I can just hear the medieval healer: “Duh. Like I said.”
The discussion reminded me of the importance of the words, “I believe...” and “I don’t believe…”
I have no problem with statements of belief. Humans cannot function without accepting certain things as true without sufficient empirical proof--life would just be too much work if we did not take some shortcuts.
I realize now that William Murry’s statements irritated me not because he categorically dismissed all things 'supernatural,’ but because he stated as fact things that cannot possibly be anything other than belief. Contrast Murry’s “Human beings have no conscious survival after death,” with Rob’s “I also don't believe in this sort of supernatural (human consciousness continuing after death). Now, I could be wrong about this. We might find evidence for survival of consciousness after death, in which case I'd have to adjust my beliefs.” Same belief, but I respect Ron's statement and reject Murry's.
But back to the meaning of the word ‘supernatural:’ Personally, I have little use for an abstract concept so broad that might include ghosts; God; ESP; extraterrestrials; astrology; the causes of personality, unexpected events, and eureka moments; and innumerable other things we don’t yet understand.
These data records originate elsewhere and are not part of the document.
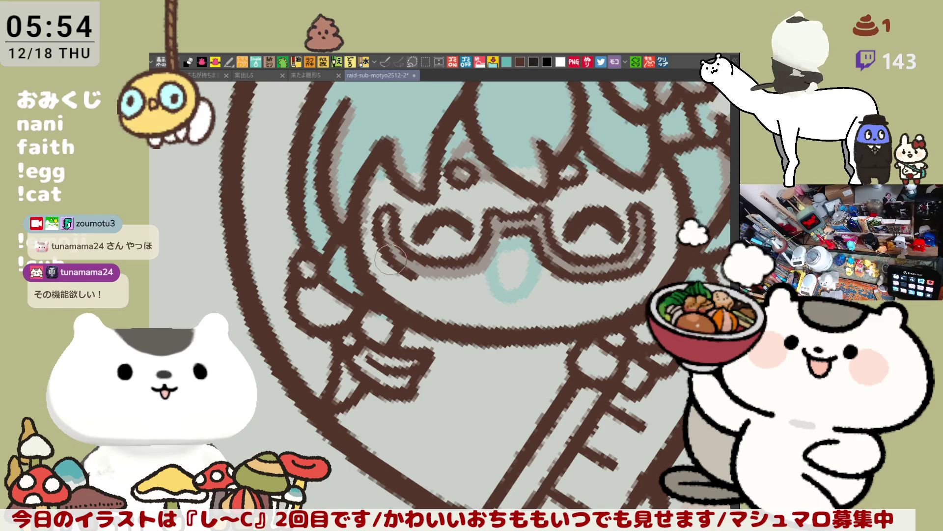
mouse_move(379, 220)
mouse_down()
mouse_move(411, 273)
mouse_move(440, 287)
mouse_up()
key(ctrl+z)
mouse_move(376, 240)
mouse_down()
mouse_move(402, 267)
mouse_move(454, 282)
mouse_move(481, 273)
mouse_up()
But other people use the word, so I feel a need to figure it out.
If ‘supernatural’ is “anything that has effects on the material world, although itself is of a non-material character that we cannot perceive with our five senses or describe with reason and logic,” or “anything that affects the known or unknown components of our physical existence, without having any physical interaction with them,” I have to give believers the edge. Beyond the basic problem of proving non-existence, there’s the problem of evolution. As I mentioned in an earlier post, no scientifically humble thinker can conclude that human powers of reason and perception have already evolved to constitute Ultimate Intelligence, a state where we are capable of perceiving or reasoning everything that can possibly exist. From a dog’s point of view, does mathematics exist? From the Flatlanders’ point of view, does Spaceland exist? (http://en.wikipedia.org/wiki/Flatland) How can any human be confident that we are not dogs or Flatlanders, in relation to some reality that we cannot describe because our minds are not yet that evolved? If forced to bet, I’d put my money on us being Flatlanders rather than possessing Ultimate Intelligence. (By the way, does anyone know of a better book about the evolution of consciousness than The Origin of Consciousness in the Breakdown of the Bicameral Mind?)
If ‘supernatural’ means “natural things that we do not yet understand,” I’m willing to declare the believers winners, simply because no one would agree with the statement “There exists no natural thing that we do not yet understand.” The advantage of that definition is that it kicks the debate down to where it belongs--specific ‘supernatural’ things. Is (specific phenomenon) something natural that we do not yet understand, or is there no such thing as (specific phenomenon)?
A question like that might lead someplace useful—but we need to be willing to ask it, rather than dismissing it with a dogmatic declaration that "the supernatural does not exist."